The documentary covers Gov. Scott Walker’s attack on unions and tenure.
In early August, U.S. Sen. Ron Johnson (no relation) floated the idea of replacing college professors with screenings of educational documentaries. The nation mocked his buffoonery, not seeing this for what it is: an accidental exposure of the GOP’s long game.
Though he would add comic relief, Johnson does not appear in Starving the Beast, Steve Mims’ new documentary about efforts to overhaul state universities in Texas, North Carolina, Virginia, Louisiana and Wisconsin. The Republicans want to run educational institutions like for-profit businesses, where research and the dispensing of knowledge are demoted — if not expelled.

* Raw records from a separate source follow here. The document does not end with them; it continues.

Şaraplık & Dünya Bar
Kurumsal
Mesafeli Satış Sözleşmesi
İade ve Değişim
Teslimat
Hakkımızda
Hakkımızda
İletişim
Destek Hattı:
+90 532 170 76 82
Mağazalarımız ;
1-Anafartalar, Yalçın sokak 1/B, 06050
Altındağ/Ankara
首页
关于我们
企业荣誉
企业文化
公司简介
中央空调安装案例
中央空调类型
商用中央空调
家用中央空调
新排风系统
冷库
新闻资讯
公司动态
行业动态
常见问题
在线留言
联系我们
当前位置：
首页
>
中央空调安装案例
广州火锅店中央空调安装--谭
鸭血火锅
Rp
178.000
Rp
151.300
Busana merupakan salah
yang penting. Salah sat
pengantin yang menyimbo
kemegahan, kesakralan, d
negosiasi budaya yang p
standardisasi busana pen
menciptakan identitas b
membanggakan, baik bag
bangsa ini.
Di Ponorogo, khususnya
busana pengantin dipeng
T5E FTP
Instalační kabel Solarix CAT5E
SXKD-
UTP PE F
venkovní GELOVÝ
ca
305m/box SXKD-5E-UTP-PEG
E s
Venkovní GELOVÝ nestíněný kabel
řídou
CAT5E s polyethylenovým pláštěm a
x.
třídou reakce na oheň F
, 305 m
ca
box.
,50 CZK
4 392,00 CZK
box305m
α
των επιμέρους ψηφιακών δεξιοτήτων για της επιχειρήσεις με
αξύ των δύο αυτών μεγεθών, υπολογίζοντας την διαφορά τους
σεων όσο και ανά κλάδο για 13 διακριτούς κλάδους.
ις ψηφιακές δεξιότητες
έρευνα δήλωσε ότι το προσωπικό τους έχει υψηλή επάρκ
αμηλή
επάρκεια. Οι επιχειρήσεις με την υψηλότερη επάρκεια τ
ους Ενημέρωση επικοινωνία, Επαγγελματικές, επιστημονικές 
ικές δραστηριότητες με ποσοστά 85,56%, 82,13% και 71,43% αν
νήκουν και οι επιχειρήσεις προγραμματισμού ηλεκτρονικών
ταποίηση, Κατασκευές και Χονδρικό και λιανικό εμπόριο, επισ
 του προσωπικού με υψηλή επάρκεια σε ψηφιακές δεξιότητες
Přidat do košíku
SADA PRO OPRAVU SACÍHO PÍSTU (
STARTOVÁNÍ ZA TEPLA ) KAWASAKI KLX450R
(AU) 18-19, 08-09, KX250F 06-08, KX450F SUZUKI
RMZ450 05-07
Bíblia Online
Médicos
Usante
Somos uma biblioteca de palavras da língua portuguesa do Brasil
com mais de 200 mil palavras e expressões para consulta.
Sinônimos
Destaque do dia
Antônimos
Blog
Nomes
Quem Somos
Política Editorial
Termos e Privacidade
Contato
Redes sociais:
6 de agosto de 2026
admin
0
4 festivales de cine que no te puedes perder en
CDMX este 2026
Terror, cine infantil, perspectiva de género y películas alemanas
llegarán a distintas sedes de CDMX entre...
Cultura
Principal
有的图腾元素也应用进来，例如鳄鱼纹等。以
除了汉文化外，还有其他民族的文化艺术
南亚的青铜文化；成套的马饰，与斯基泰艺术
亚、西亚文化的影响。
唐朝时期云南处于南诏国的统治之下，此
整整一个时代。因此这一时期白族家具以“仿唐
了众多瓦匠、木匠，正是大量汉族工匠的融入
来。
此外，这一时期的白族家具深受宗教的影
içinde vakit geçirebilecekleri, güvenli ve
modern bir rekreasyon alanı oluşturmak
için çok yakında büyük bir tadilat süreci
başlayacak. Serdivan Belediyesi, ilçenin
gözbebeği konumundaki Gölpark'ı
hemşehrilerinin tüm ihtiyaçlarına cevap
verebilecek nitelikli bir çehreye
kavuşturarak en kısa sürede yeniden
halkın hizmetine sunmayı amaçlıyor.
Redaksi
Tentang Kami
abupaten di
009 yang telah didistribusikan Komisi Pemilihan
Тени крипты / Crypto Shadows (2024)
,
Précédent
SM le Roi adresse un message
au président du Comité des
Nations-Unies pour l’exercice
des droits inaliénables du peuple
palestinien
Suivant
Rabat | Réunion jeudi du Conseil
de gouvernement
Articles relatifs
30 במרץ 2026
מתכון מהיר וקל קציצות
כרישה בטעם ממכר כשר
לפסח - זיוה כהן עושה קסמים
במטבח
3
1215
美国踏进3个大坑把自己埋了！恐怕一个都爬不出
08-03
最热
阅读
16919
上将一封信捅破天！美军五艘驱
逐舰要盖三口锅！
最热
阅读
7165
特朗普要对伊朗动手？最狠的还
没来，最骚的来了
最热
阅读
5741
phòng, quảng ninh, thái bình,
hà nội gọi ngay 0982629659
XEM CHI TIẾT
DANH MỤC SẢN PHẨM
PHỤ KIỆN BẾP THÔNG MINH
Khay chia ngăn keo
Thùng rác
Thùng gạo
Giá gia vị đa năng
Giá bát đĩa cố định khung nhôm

Starving the Beast, which premiered at this spring’s Wisconsin Film Festival, is a horror-show that could be lumped in with Hostel and Saw as torture porn. But unfortunately, it’s not fictional. The film, which opens at Sundance Cinemas on Sept. 16, documents a barrage of collegiate defeats perpetrated by people who don’t understand why anyone would want to study anything as useless — which is to say, not monetarily enriching — as English or history.
If you love education, watching this onslaught of losses is as painful as watching a nerd get slapped for 94 minutes. Starving the Beast offers few victories for higher ed, and when it does, it’s usually universities meekly thanking lawmakers for a minor adjustment to otherwise massive cuts. Happily, the film employs impishly delightful Democratic operative James Carville to champion public universities.
Mims also allows some of the villains to state their case, including Jake Sandefer, who wrote Seven Breakthrough Solutions, published by the conservative think tank Texas Public Policy Foundation, which underpins the anti-intellectual crusade. Universities to Sandefer are like Dalmatians to Cruella de Vil: things to be gutted. The film also relates how Gov. Scott Walker fought successfully to weaken the UW System, gut the Wisconsin Idea and remove tenure protections.
If Sen. Johnson’s (seriously, no relation) videos-as-professor plan is ever put into place — and this movie makes this entirely unreasonable plan seem reasonably within the GOP’s grasp — the first documentary on the new UW’s syllabus should be Starving the Beast.
But why wait? Show it to the students now, while the UW as we know it is still salvageable.
UW educational researcher Noel Radomski, who appears in Starving the Beast, will be on hand for Q & A sessions after the 6:45 screenings at Sundance on Sept. 16 and 17.